Participant Spotlight

Orlando Brown, Jr. and TrialNet team up to tackle type 1 diabetes

Kansas City Chiefs offensive tackle Orlando Brown, Jr. and TrialNet—the world’s largest type 1 diabetes research network— are teaming up to raise awareness of type 1 diabetes prevention research.

Relatives of people with type 1 diabetes are 15 times more likely to develop the disease. Brown’s younger brother was diagnosed with type 1 diabetes in fifth grade. Their father, Orlando Brown, Sr., who also played in the NFL, died at age 40 of diabetic ketoacidosis (DKA), a life-threatening condition that can happen when there is a shortage of insulin in the body. Prior to his death he had not been diagnosed with diabetes.

Orlando Brown, Jr. took part in TrialNet type 1 diabetes risk screening at Children’s Mercy Kansas City, where they took a small blood sample. The sample will be tested for diabetes-related autoantibodies that signal the early stages of type 1 diabetes, often years in advance of symptoms.


Brown hopes to inspire others to get screened, “For those that are eligible, I hope you’ll enroll in the study by getting your blood drawn—it really was easy,” he said.

Offered free of charge to relatives of people with type 1 diabetes, TrialNet risk screening is available at more than 100 sites across North America and through test kits.
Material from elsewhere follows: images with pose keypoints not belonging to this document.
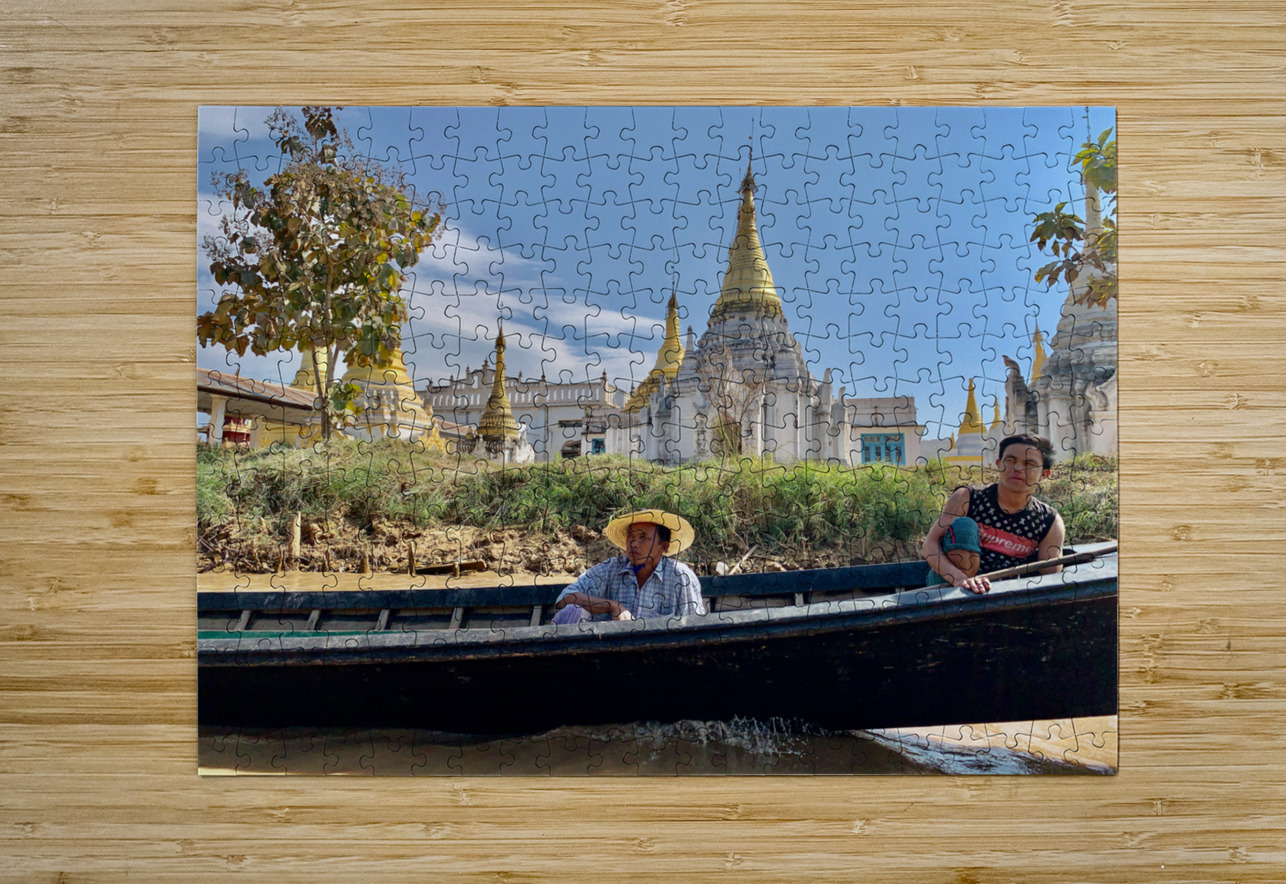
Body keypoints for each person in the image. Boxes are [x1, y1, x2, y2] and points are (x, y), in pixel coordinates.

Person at [922, 433, 1066, 594]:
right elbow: (930, 545)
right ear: (998, 464)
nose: (1017, 468)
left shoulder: (1049, 520)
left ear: (1044, 474)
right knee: (964, 526)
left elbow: (1051, 574)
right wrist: (959, 579)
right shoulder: (968, 497)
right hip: (950, 587)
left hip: (1004, 595)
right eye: (1010, 461)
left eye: (1029, 464)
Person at [552, 509, 706, 623]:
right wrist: (612, 606)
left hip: (661, 659)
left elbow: (696, 627)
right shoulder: (611, 568)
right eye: (631, 537)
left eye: (643, 538)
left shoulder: (680, 576)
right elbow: (564, 599)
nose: (634, 544)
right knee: (572, 610)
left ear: (664, 547)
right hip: (607, 657)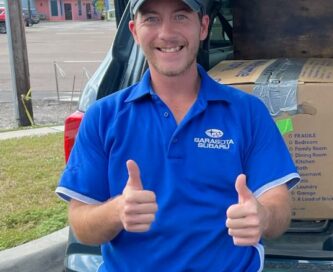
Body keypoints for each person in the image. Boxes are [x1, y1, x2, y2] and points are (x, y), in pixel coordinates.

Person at [55, 0, 300, 271]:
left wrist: (263, 216)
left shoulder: (248, 112)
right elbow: (81, 224)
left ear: (203, 27)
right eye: (151, 19)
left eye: (181, 17)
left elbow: (279, 204)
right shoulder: (102, 116)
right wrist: (116, 211)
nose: (167, 33)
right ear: (135, 31)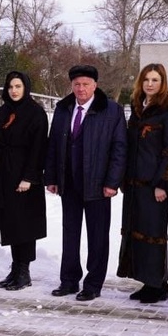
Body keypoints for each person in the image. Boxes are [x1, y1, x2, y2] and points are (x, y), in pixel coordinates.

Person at [44, 65, 127, 302]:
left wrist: (112, 182)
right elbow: (53, 145)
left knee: (97, 235)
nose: (81, 89)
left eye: (86, 84)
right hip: (69, 182)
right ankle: (69, 280)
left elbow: (119, 149)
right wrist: (51, 177)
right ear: (72, 85)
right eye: (77, 84)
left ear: (95, 86)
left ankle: (93, 283)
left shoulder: (111, 111)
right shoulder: (63, 108)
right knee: (70, 234)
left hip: (98, 184)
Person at [117, 64, 168, 304]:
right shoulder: (137, 107)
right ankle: (147, 281)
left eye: (155, 80)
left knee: (153, 233)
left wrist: (161, 183)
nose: (150, 84)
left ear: (162, 81)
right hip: (135, 184)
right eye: (146, 79)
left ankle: (158, 284)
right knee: (138, 231)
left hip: (155, 184)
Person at [0, 71, 48, 291]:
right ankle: (15, 268)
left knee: (25, 224)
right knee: (11, 222)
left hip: (25, 176)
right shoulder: (3, 112)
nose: (14, 90)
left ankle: (24, 271)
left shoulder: (35, 113)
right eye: (11, 86)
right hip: (5, 174)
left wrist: (29, 177)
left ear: (26, 88)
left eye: (18, 86)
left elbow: (39, 148)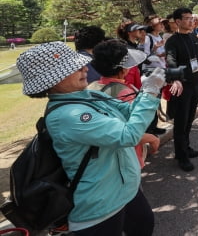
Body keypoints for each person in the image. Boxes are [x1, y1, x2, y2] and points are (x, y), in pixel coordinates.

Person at [16, 41, 165, 235]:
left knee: (144, 226)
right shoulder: (68, 115)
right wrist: (150, 92)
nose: (85, 68)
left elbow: (128, 112)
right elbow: (127, 135)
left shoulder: (85, 96)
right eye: (74, 68)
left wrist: (147, 92)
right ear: (51, 80)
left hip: (123, 190)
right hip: (99, 206)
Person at [88, 39, 161, 169]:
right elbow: (132, 130)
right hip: (126, 157)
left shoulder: (91, 87)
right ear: (123, 70)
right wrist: (152, 138)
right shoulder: (125, 92)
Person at [165, 7, 198, 171]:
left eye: (192, 18)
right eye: (187, 18)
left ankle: (186, 147)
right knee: (181, 121)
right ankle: (181, 155)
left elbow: (197, 59)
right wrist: (175, 79)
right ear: (178, 21)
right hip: (183, 85)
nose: (191, 21)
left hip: (195, 83)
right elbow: (170, 60)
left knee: (189, 118)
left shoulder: (193, 37)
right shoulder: (172, 41)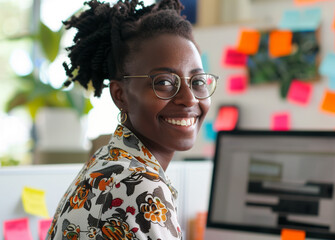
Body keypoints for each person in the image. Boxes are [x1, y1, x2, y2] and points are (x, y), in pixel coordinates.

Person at [47, 0, 218, 239]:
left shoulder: (109, 163)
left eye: (198, 82)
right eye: (165, 83)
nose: (189, 99)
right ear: (121, 95)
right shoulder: (139, 186)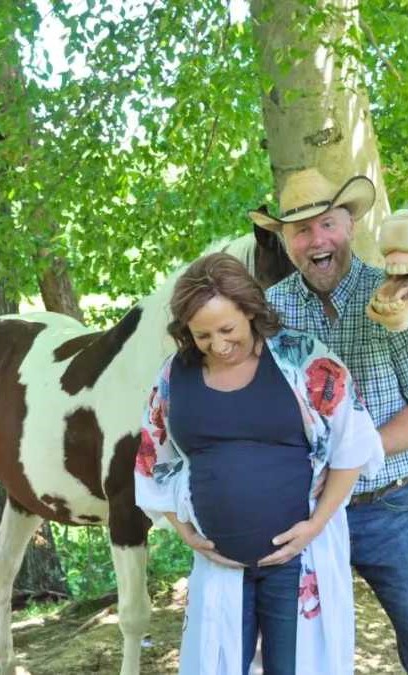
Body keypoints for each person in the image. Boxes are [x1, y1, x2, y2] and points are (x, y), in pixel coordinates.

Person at [249, 169, 408, 674]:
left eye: (327, 224)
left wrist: (352, 455)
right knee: (292, 656)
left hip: (385, 508)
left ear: (349, 226)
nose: (316, 240)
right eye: (301, 231)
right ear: (285, 241)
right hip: (298, 515)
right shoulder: (269, 313)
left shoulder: (395, 297)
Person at [133, 252, 384, 675]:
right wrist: (186, 532)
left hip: (297, 558)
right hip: (220, 566)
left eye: (227, 329)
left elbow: (352, 447)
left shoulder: (303, 360)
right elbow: (153, 460)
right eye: (202, 335)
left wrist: (315, 524)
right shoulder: (175, 376)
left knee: (296, 667)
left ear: (251, 311)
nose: (217, 344)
Early detection provides a window of opportunity to try to change the course of the disease. For those at increased risk, TrialNet offers clinical studies testing ways to slow down or stop disease progression.

Now a father himself, Brown wants to help spread awareness about type 1 diabetes screening and prevention research. He joins more than 225,000 relatives of people with type 1 diabetes who have participated in TrialNet screening and studies over the past 20 years. These volunteers were instrumental in identifying the stages of type 1 diabetes leading up to clinical diagnosis and moving prevention research forward. One recent TrialNet study was the first to effectively delay type 1 diabetes for 2+ years in people at high risk.

“Our goal is a future without T1D,” said Dr. Mark Clements, TrialNet Principal Investigator and Children’s Mercy Pediatric Endocrinologist. “This is a global disease that requires an incredible burden of self-care, with glucose monitoring and insulin doses multiple times a day. Our goal is to find ways to reduce the burden for individuals living with it, for their family members who are at risk and for the entire community.”

TrialNet offers three screening options: (1) an in-home test kit with everything needed to collect a small blood sample using a fingerstick, (2) a test kit to take to a local lab for a blood draw, or (3) a blood draw at a participating TrialNet site.